Kommentar von Hermann Kutzer, ehem. Börsenkorrespondent für das Handelsblatt und “N-TV”
Kutzers Zwischenruf:
Plus 4,5 Prozent – Inflation wirklich nur vorübergehend?
Keiner weiß es, aber alle spekulieren: Bleibt der (stärker als erwartete) Anstieg der Inflation in Deutschland eine vorübergehende Erscheinung? Das ist angeblich die Erwartung der meisten Experten. Oder wird die Teuerung zu einem längerfristigen Problem für alle Betroffenen und Beteiligten? Meine Gelassenheit beginnt zu schwinden. Die Kombination schlechter Nachrichten weckt Zweifel, dass das Winterhalbjahr unabhängig von den Außentempertaturen für Wirtschaft und Verbraucher nicht frostig wird. Inzwischen kann ich die anhaltend solide Verfassung des Aktienmarkts auch nur eingeschränkt nachvollziehen.

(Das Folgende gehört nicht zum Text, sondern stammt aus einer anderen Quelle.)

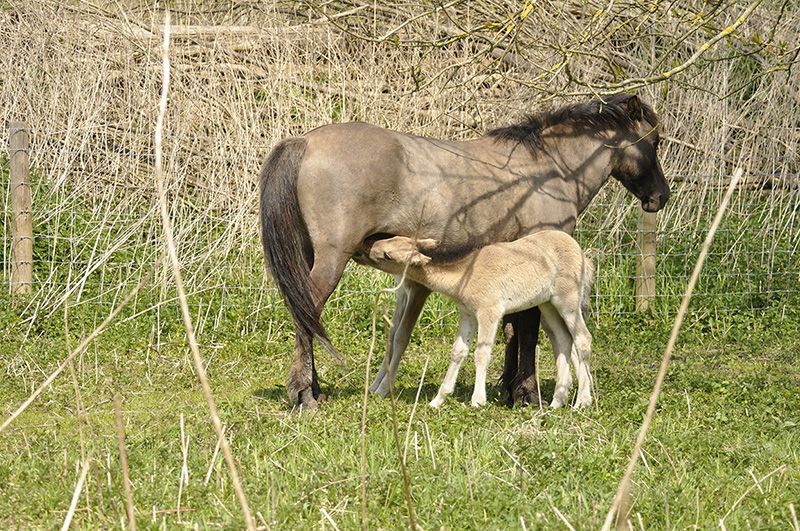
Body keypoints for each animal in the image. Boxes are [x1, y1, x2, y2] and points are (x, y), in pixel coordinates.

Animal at [368, 231, 592, 410]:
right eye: (394, 238)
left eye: (387, 254)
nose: (371, 247)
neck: (465, 275)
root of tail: (580, 252)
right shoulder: (468, 314)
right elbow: (458, 352)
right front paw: (437, 400)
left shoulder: (489, 312)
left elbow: (482, 353)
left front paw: (478, 400)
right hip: (548, 304)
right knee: (564, 340)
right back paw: (557, 402)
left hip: (568, 300)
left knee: (583, 339)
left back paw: (581, 402)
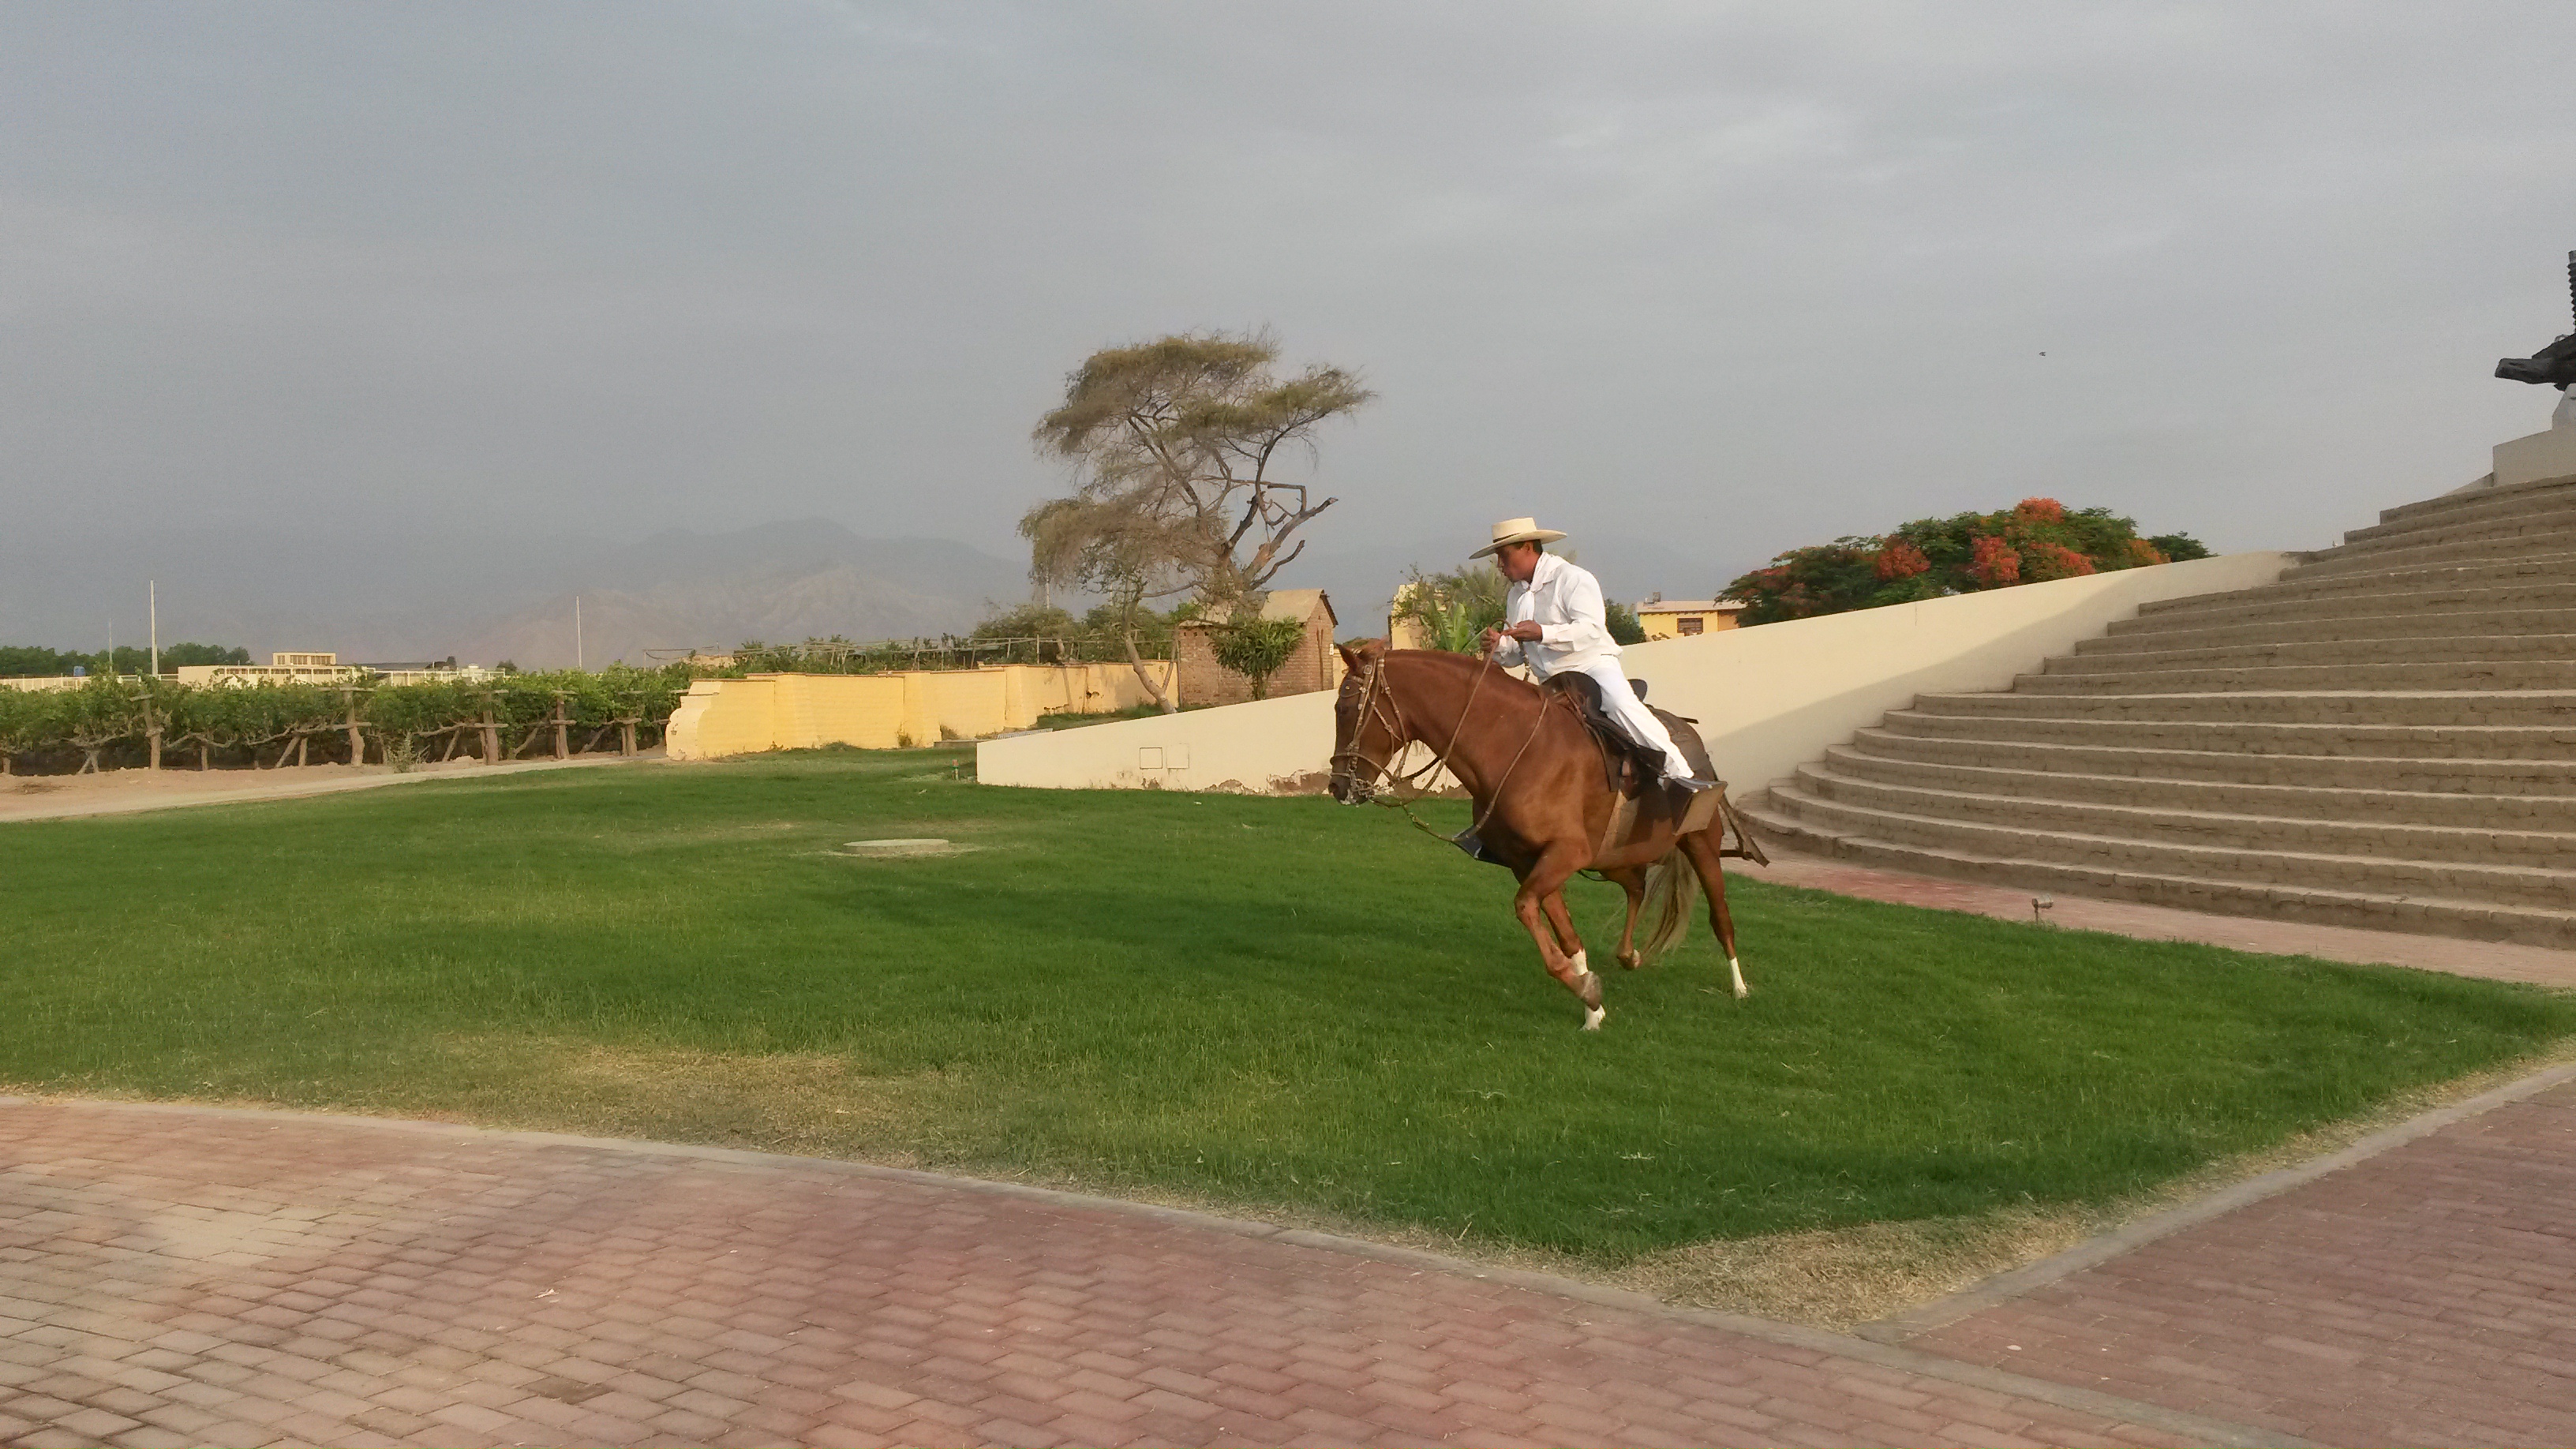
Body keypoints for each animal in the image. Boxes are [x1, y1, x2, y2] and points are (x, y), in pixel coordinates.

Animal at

Das dramatisch beschleunigte Wiederaufleben der Pandemie (siehe heutige Infektionszahlen) ist Grund genug für Sorgen. Zugleich melden unsere Unternehmen noch uneinheitliche Tendenzen, die aber zunehmend vorsichtig werden. Die aktuelle Geschäftslage wird zwar größtenteils positiv bewertet. Die Geschäftserwartungen für die kommenden zwölf Monate hingegen sind gedämpft und fallen pessimistischer aus, als viele angesichts der Hoffnung auf ein sich abzeichnendes Ende der Corona-Krise erwartet hatten. Statt eines steilen Aufschwungs gerät die wirtschaftliche Erholung ins Stocken, heißt es in der neuen DIHK-Konjunkturumfrage unter bundesweit knapp 28.000 Unternehmen
Dazu die Besorgnis erregende Preisentwicklung: Die Importpreise waren im September um 17,7 % höher als vor einem Jahr. Eine höhere Vorjahresveränderung hatte es zuletzt im August 1981 im Rahmen der zweiten Ölpreiskrise gegeben. Parallel zur EZB-Sitzung (keine Beschlüsse) kam heute die Bekanntgabe der vorläufigen Verbraucherpreise für Oktober. Analysten rechneten mit einer Jahresinflationsrate von 4,4 Prozent. Angeheizt von steigenden Energiepreisen hatte die Teuerungsrate im September mit 4,1 Prozent erstmals seit fast 28 Jahren wieder die Marke von 4 Prozent überschritten. Jetzt ist ein Plus von 4,5 Prozent herausgekommen. Ich finde, es ist mutig zu behaupten, es zeichne sich keine gefährliche Lohn-Preis-Spirale ab.
Den einzig wirklich positiven Trend sehe ich im Aktienmarkt selbst: Hierzulande wird die Aktienanlage immer beliebter, freut sich das Deutsche Aktieninstitut. Zu Recht, denn wer breit gestreut und langfristig in Aktien investierte, konnte sich in der Vergangenheit jährlich über durchschnittlich 6 bis 9 Prozent Rendite freuen. So haben 2020 im Vergleich zum Vorjahr 2,7 Millionen mehr Menschen in Aktien, Aktienfonds oder aktienbasierte ETFs investiert. Damit legt jetzt im Schnitt jeder Sechste Geld in Aktien an. Darüber hinaus bekundeten in einer aktuellen Umfrage 14 Prozent der Befragten ihre Absicht, Aktien zu kaufen. Damit lag das Anlageinteresse bei Aktien deutlich über Sparbuch, Immobilien und Kryptowährungen. Gut so!